The difference in outlooks between Justin Quayle (Ralph Fiennes) and his late wife, Tessa (Rachel Weisz), can be summed up in a conversation they have while driving on the squalid streets of Kenya’s capital where Justin, a British diplomat, is stationed. Tessa wants him to stop and give a lift back to her village to a woman whose daughter has just died. Justin refuses, saying he can’t help everyone. Tessa replies that he can help this one. They are seeing the same big picture, but their responses have everything to do with the mind set that they bring to it. He’s a government official whose usual haunts are the embassies and chic conferences where policy is made, she’s an aid worker who spends her time in the trenches seeing where those policies actually lead. They are a metaphor for the world at large, and what happens when good men and women, stand by with their eyes blithely closed to what it right in front of them.
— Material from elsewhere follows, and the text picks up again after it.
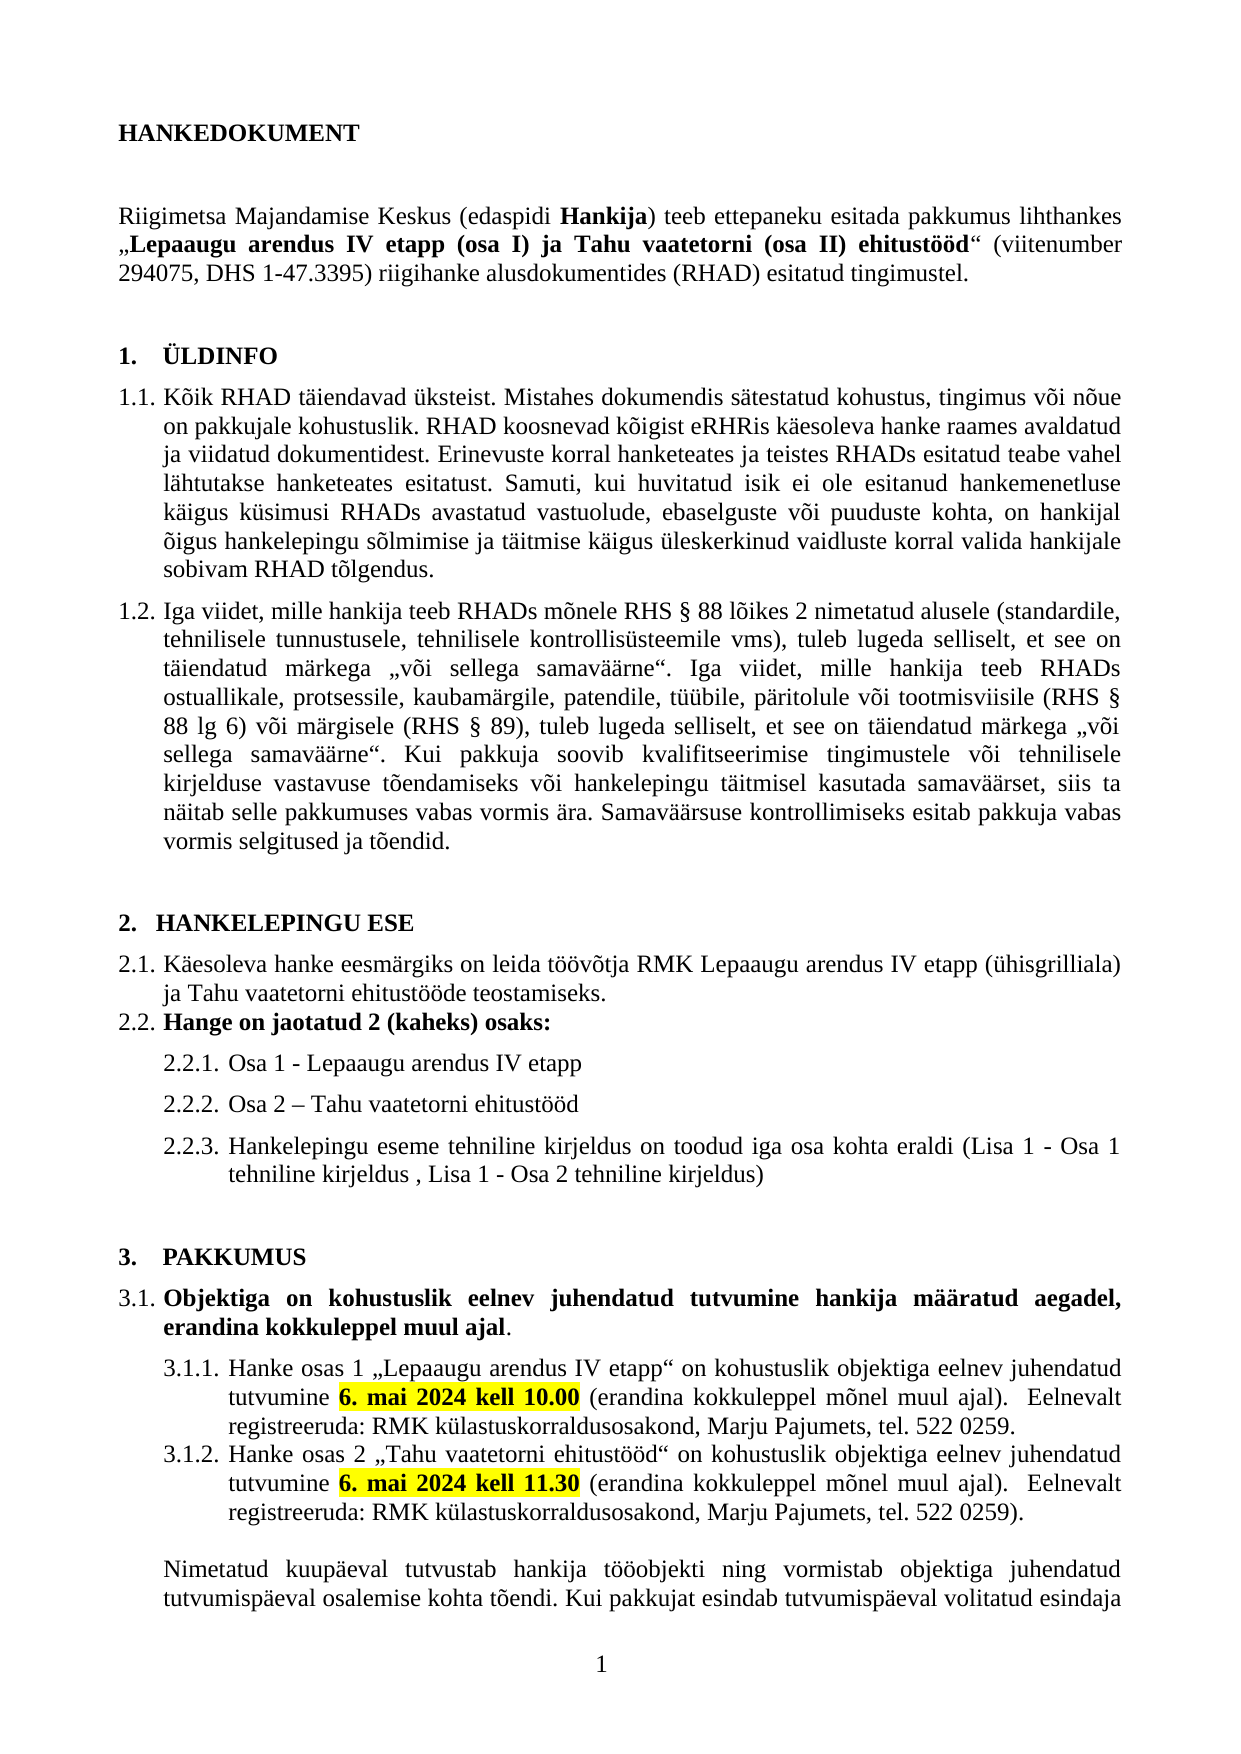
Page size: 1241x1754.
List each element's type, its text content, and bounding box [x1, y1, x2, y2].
It starts with a tragedy when Tessa, on an aid trip in the bush, is brutally murdered. The African doctor who accompanied her is missing and a suspect in the killing. Rumors begin to spread about what exactly the relationship was between Tessa and the doctor. Other rumors spread, too, about the state of her sanity and about why she was killed. Was it a lover’s quarrel or something much more nefarious involving what she discovered while researching mysterious deaths among the native population and was that discovery the product of a brilliant mind coming slowly unhinged mind or actual evidence of an awful and deadly conspiracy?
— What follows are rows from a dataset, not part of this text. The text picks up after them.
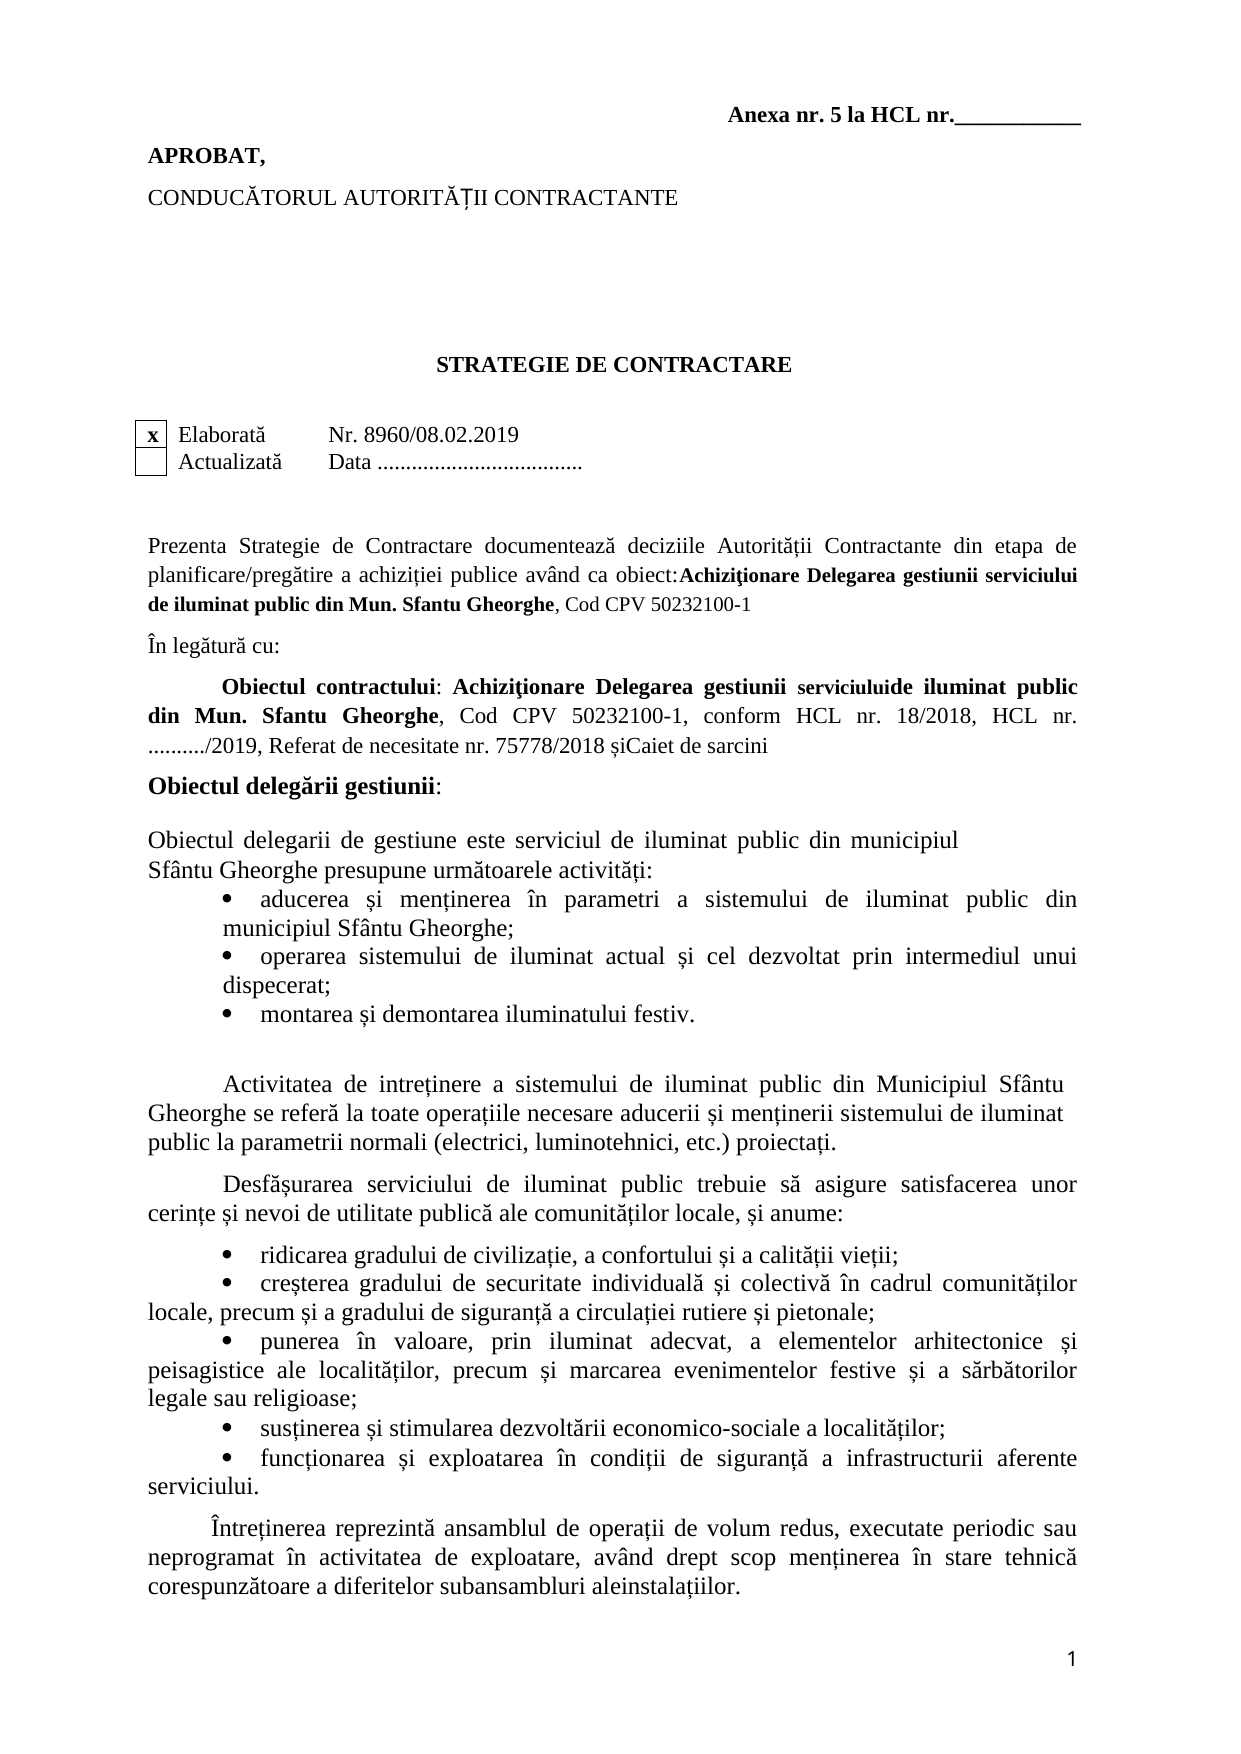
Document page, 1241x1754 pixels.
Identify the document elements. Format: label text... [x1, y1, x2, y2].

table_header Elaborată [167, 420, 317, 447]
text Obiectul contractului: Achiziţionare Delegarea gestiunii serviciuluide iluminat public din Mun. Sfantu Gheorghe, Cod CPV 50232100-1, conform HCL nr. 18/2018, HCL nr. ........../2019, Referat de necesitate nr. 75778/2018 șiCaiet de sarcini [148, 671, 1078, 759]
subtitle APROBAT, [148, 141, 1081, 170]
list creșterea gradului de securitate individuală și colectivă în cadrul comunităților locale, precum și a gradului de siguranță a circulației rutiere și pietonale; [148, 1268, 1078, 1326]
text Întreținerea reprezintă ansamblul de operații de volum redus, executate periodic sau neprogramat în activitatea de exploatare, având drept scop menținerea în stare tehnică corespunzătoare a diferitelor subansambluri aleinstalațiilor. [148, 1513, 1078, 1600]
text Activitatea de intreținere a sistemului de iluminat public din Municipiul Sfântu Gheorghe se referă la toate operațiile necesare aducerii și menținerii sistemului de iluminat public la parametrii normali (electrici, luminotehnici, etc.) proiectați. [148, 1069, 1065, 1156]
subtitle CONDUCĂTORUL AUTORITĂȚII CONTRACTANTE [148, 182, 1081, 211]
table_header Nr. 8960/08.02.2019 [317, 420, 1090, 447]
text Obiectul delegării gestiunii: [148, 771, 1078, 801]
table_header x [136, 421, 166, 447]
subtitle Anexa nr. 5 la HCL nr.___________ [148, 99, 1081, 128]
table_cell Data .................................... [317, 447, 1090, 474]
list ridicarea gradului de civilizație, a confortului și a calității vieții; [148, 1240, 1078, 1268]
list susținerea și stimularea dezvoltării economico-sociale a localităților; [148, 1412, 1078, 1443]
subtitle aducerea și menținerea în parametri a sistemului de iluminat public din municipiul Sfântu Gheorghe; [223, 884, 1078, 941]
list punerea în valoare, prin iluminat adecvat, a elementelor arhitectonice și peisagistice ale localităților, precum și marcarea evenimentelor festive și a sărbătorilor legale sau religioase; [148, 1326, 1078, 1412]
table_cell [136, 448, 166, 474]
text Desfășurarea serviciului de iluminat public trebuie să asigure satisfacerea unor cerințe și nevoi de utilitate publică ale comunităților locale, și anume: [148, 1169, 1078, 1227]
subtitle STRATEGIE DE CONTRACTARE [148, 349, 1081, 378]
list funcționarea și exploatarea în condiții de siguranță a infrastructurii aferente serviciului. [148, 1443, 1078, 1500]
text Prezenta Strategie de Contractare documentează deciziile Autorității Contractante din etapa de planificare/pregătire a achiziției publice având ca obiect:Achiziţionare Delegarea gestiunii serviciului de iluminat public din Mun. Sfantu Gheorghe, Cod CPV 50232100-1 [148, 530, 1078, 617]
subtitle operarea sistemului de iluminat actual și cel dezvoltat prin intermediul unui dispecerat; [223, 941, 1078, 999]
subtitle Obiectul delegarii de gestiune este serviciul de iluminat public din municipiul Sfântu Gheorghe presupune următoarele activități: [148, 826, 960, 884]
text În legătură cu: [148, 630, 1078, 659]
subtitle montarea și demontarea iluminatului festiv. [148, 999, 1078, 1028]
table_cell Actualizată [167, 447, 317, 474]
For those of us who worried that John LeCarre’s career would be over with the end of the Cold War, THE CONSTANT GARDENER, and the film on which it is based, is a timely surprise. It’s a taut, intelligent thriller that delves into the motives, good and bad, that fuel human passions or the lack thereof. Set in Africa, it deals with the globe’s new nemesis to all that is good and holy, the bottom line and the multi-national corporations willing to do anything and sacrifice anyone to maximize profits. The bald cynicism makes you almost wistful for mere political ideology gone wrong.
The tale is peopled with classic LeCarre characters, the cynical cogs in the government machine exemplified by Pete Postlethwaite as a doctor seeking redemption among refugees in the most remote spot in Kenya that he can find, Bill Nighy as an imperious high commissioner in Kenya, and the always charismatic Danny Huston as the charming but empty co-worker who breaks the news to Justin about Tessa and who may or may not have done more than just flirt with her when she was alive.
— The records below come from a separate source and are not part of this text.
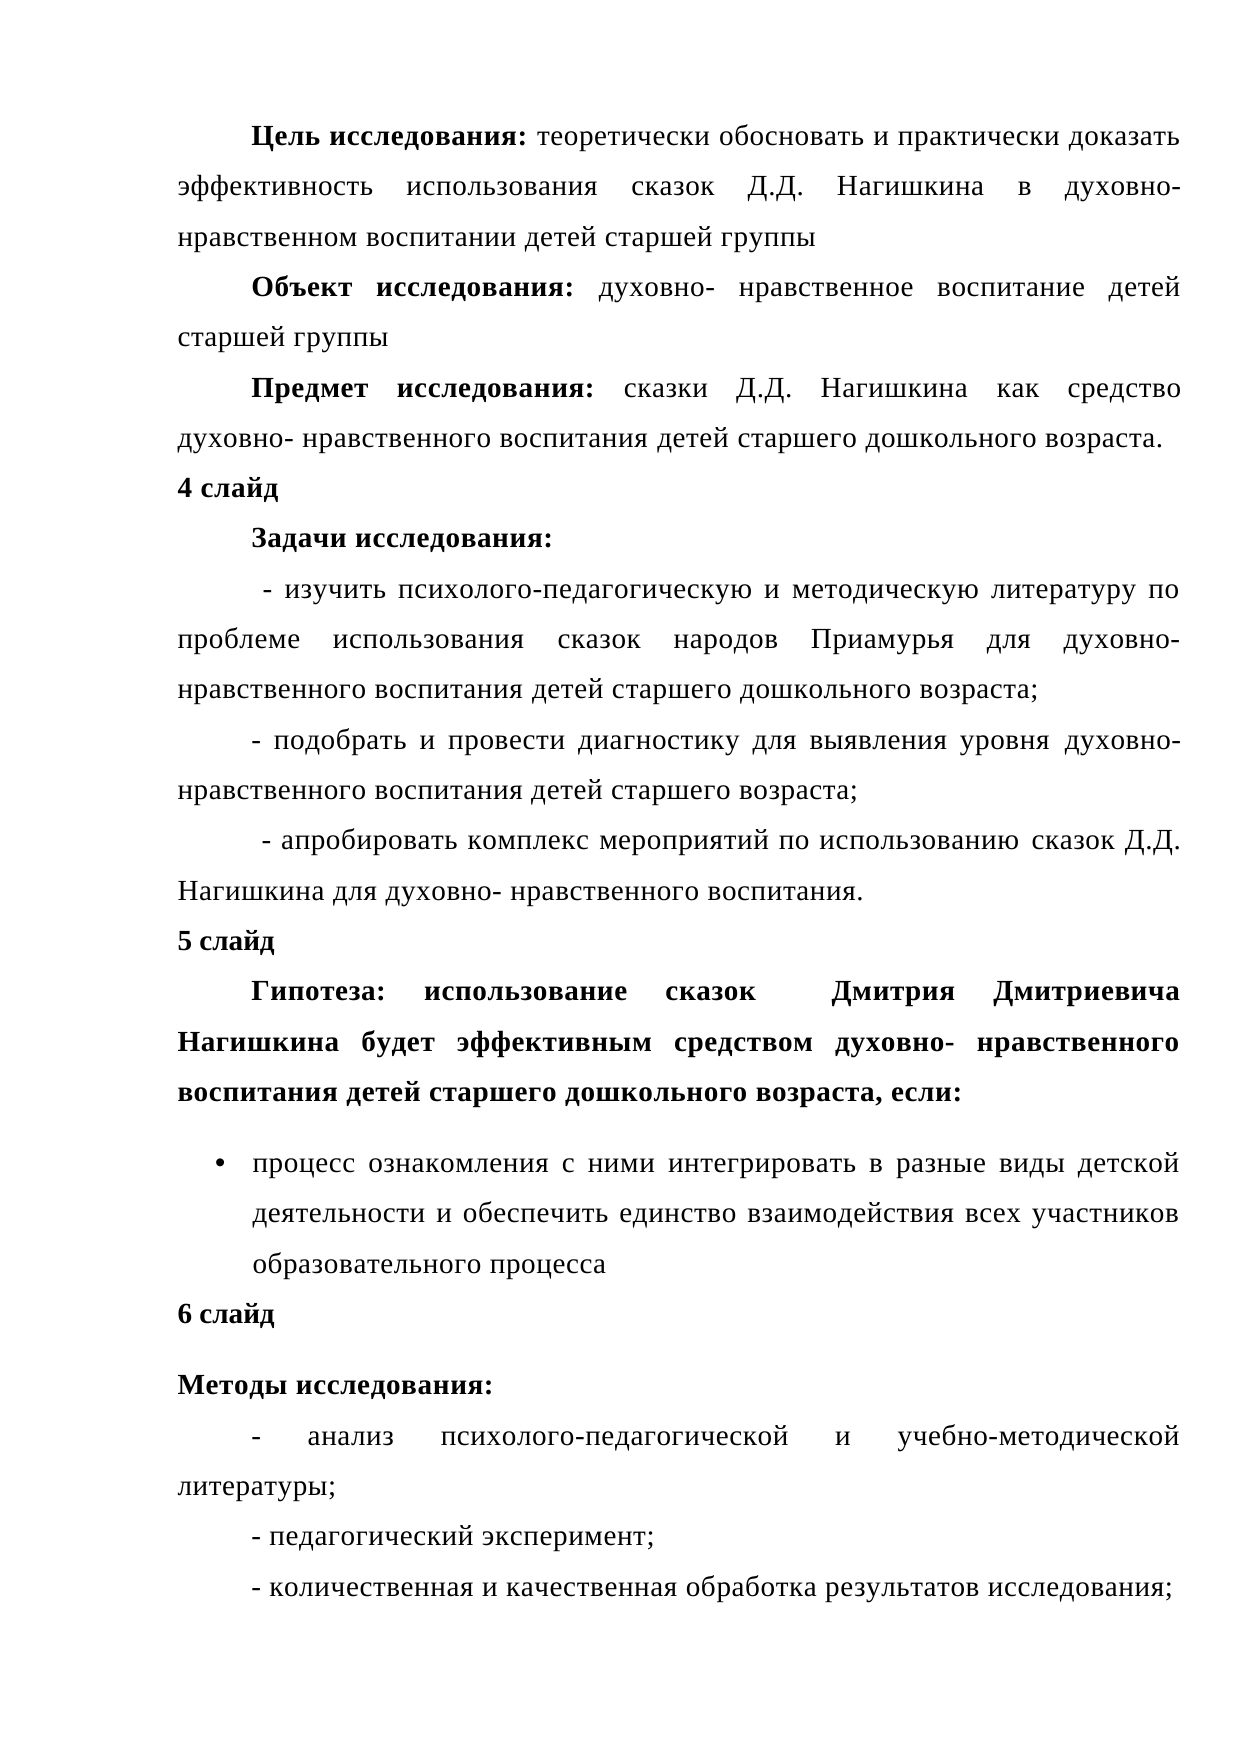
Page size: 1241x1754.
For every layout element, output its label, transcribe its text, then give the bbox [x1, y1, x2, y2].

text Объект исследования: духовно- нравственное воспитание детей старшей группы [177, 269, 1181, 353]
text 5 слайд [177, 923, 1181, 957]
text Методы исследования: [177, 1367, 1181, 1401]
text 4 слайд [177, 470, 1181, 504]
text Задачи исследования: [177, 521, 1181, 554]
text - количественная и качественная обработка результатов исследования; [177, 1569, 1181, 1602]
text Цель исследования: теоретически обосновать и практически доказать эффективность использования сказок Д.Д. Нагишкина в духовно- нравственном воспитании детей старшей группы [177, 118, 1181, 252]
list процесс ознакомления с ними интегрировать в разные виды детской деятельности и обеспечить единство взаимодействия всех участников образовательного процесса [215, 1145, 1181, 1279]
text Предмет исследования: сказки Д.Д. Нагишкина как средство духовно- нравственного воспитания детей старшего дошкольного возраста. [177, 370, 1181, 453]
text - подобрать и провести диагностику для выявления уровня духовно- нравственного воспитания детей старшего возраста; [177, 722, 1181, 806]
text - изучить психолого-педагогическую и методическую литературу по проблеме использования сказок народов Приамурья для духовно- нравственного воспитания детей старшего дошкольного возраста; [177, 571, 1181, 705]
text - апробировать комплекс мероприятий по использованию сказок Д.Д. Нагишкина для духовно- нравственного воспитания. [177, 822, 1181, 906]
text 6 слайд [177, 1296, 1181, 1330]
text Гипотеза: использование сказок Дмитрия Дмитриевича Нагишкина будет эффективным средством духовно- нравственного воспитания детей старшего дошкольного возраста, если: [177, 973, 1181, 1108]
text - анализ психолого-педагогической и учебно-методической литературы; [177, 1418, 1181, 1502]
text - педагогический эксперимент; [177, 1518, 1181, 1552]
What makes the film more than a cold exercise in intrigue and finger-pointing is the palpably tender love story between Justin and Tessa, told in flashback and given context by what Justin learns as he investigates what led to her death. From their first, inauspicious meeting where she calls him to account after an official speech to their first, playful and sweet coupling, to the tangential intersections of their very separate lives in Africa, the bond, particularly the one Justin feels for Tessa is wildly romantic while being at the same time very, very real. While her motives in coming with him and tolerating the restrictive social duties of a diplomat’s wife are nebulous, his affection is enough to make him tolerate her the outbursts about social justice that make his colleagues speak darkly to him about doing a better job of controlling his wife. Fiennes, tentative and eager, and Weisz, fiery and kinetic, have never been better than they are bringing these passionate, flawed, but wholly decent human beings to life, which makes Justin’s decision to throw away everything, including his comfortable world view, in order to get justice for Tessa, vitally necessary. He is not, in the final analysis, just looking for those responsible for her death, but for the person that Tessa herself really was, the love of his life, whom he only starts to know after she is gone.
The careful plotting baits the audience with its own basest instincts masquerading as common sense and then, like Justin, forces it to rise above them, until the underlying pattern is revealed and the misconceptions are revealed as the product of preconceived notions that mirror those of the world at large. The complicated plot gradually, teasingly, doles out answers that inevitably build to more questions and ultimately a looming sense of the sinister that become more pronounced with every unappetizing discovery
THE CONSTANT GARDENER is a thriller in the classic mold, and can be enjoyed merely on that level. But to miss the larger stories, the base machinations and the overwhelming power of love, would be a crime.